PLANNING wars have been waged this week with a surprise move by controversial Burghmuir developers Wallace Land.
The developers lodged one of West Lothian’s most contentious planning applications for the outskirts of Linlithgow, including 600 homes, a supermarket, a care home and a hotel, last year.
But this week, Wallace Land squared up against developers Gladman Developments, who floated proposals for 195 houses on Clarendon Farm last month, by submitting a new plan to build up to 200 homes on the south of the Burghmuir site to council planners.
A Wallace Land spokesman said this latest move was hot on the heels of Gladman’s plans for Clarendon, adding: “Wallace Land wants the council to have a choice in a future determination of any planning application in Linlithgow and it has selected this part of the larger Burghmuir development to provide the council with a comparison and choice.”

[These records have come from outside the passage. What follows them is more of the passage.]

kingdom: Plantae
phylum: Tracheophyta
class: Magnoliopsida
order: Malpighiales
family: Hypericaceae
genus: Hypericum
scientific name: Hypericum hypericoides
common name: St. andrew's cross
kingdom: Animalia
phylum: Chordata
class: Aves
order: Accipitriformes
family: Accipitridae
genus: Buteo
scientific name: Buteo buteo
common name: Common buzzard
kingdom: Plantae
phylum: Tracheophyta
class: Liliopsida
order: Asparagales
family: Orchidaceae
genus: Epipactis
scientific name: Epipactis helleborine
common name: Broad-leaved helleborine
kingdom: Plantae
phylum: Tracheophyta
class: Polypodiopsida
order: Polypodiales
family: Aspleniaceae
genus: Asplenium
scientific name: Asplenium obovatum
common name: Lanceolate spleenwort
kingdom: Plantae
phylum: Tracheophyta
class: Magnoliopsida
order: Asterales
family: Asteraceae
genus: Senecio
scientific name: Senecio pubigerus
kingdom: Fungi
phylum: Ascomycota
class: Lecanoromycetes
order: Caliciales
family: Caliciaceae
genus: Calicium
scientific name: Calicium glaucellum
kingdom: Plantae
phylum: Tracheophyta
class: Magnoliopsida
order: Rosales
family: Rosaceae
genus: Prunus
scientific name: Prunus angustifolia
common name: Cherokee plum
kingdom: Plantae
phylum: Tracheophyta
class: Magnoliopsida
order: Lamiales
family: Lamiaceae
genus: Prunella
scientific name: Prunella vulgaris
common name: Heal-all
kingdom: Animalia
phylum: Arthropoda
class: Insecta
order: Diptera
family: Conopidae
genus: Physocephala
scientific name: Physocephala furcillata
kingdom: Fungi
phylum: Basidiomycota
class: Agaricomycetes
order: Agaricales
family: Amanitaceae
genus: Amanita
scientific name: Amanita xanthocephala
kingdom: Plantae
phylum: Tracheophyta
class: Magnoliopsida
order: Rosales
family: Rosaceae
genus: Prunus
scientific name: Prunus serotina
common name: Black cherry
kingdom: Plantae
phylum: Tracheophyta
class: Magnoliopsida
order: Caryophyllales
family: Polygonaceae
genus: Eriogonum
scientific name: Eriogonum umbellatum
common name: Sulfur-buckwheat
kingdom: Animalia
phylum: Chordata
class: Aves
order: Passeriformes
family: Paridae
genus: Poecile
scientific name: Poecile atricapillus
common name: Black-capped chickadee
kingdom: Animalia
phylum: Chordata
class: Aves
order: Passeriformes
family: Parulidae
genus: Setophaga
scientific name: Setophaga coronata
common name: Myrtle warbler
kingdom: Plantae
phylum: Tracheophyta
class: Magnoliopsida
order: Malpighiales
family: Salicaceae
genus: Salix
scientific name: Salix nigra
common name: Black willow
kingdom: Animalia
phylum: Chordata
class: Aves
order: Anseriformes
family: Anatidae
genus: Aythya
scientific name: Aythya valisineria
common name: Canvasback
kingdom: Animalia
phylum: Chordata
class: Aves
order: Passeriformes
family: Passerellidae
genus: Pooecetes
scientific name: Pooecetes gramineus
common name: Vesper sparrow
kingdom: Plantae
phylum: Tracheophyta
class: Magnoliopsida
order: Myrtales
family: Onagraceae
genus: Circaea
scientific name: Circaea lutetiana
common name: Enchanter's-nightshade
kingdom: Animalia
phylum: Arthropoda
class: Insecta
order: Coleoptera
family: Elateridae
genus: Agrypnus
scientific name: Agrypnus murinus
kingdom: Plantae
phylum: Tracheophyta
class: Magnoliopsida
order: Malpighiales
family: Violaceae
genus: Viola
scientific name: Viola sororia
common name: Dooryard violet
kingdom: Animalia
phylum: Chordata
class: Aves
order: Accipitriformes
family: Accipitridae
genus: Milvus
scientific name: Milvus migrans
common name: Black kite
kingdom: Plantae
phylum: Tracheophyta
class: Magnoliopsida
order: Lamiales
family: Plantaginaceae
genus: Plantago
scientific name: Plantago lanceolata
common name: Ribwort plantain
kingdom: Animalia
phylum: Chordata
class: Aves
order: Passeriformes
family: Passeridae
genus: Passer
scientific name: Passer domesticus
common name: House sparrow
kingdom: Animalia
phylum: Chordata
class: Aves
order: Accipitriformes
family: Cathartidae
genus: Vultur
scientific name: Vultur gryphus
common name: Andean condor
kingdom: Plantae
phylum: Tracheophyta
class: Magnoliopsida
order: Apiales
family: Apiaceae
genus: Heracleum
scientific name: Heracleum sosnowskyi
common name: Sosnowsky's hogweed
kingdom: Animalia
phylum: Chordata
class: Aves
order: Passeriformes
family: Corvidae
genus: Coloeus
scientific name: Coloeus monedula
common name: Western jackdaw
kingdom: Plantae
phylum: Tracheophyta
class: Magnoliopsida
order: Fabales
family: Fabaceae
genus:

He added that Wallace Land would hold a public exhibition on the most recent plan.
The original £90m Wallace Land development plan for Burghmuir promises new M9 slips, a neighbourhood centre, a supermarket and petrol station, hotel, a residential care home, and up to 1500 jobs on site, but the earliest date a decision can be made on the plans by West Lothian Council is March 20.
This new application will run alongside the original Burghmuir plan, but some people think the 200 house proposal viewed in isolation could cast the developers in a more favourable light with community groups.
Iain Paton at Linlithgow Civic Trust, said: “The new proposal for 200 houses removes the threat to the town centre posed by the superstore and should be considered on its merits, as for Clarendon. It is very difficult to see how the case for the larger development of 600 houses and a superstore at Burghmuir can be maintained by this contradictory proposal, which seems to anticipate the refusal of what is on the table at the moment.”
But he added the flurry of recent planning applications should be filtered through the Local Development Plan, currently being formulated for the town.
Nicholas Leonard, chair of Linlithgow Against Supermarket Development, added: “The best way to consider the future of Linlithgow is to look at what is in the best interests of the burgh as a whole through consultations on the new Local Development Plan and not through setting up one-off planning permission competitions.”
On January 11, the Journal and Gazette revealed Gladman’s plans for 195 houses and local facilities at Clarendon Farm.
This week, a Gladman spokeswoman confirmed they would submit a formal planning application for the site after Easter, and a public exhibition on the plans will be held on March 19, from 8.30am-8pm at the Low Port Centre.
She added: “The exhibition will give the community the opportunity to offer their views and what community facilities they would like to see to accompany the development.
“The Clarendon Farm proposal provides a highly sustainable development which will be considered on its individual merits by the council and the people of Linlithgow.”
She added that they would not make any comment on the new Burghmuir plans.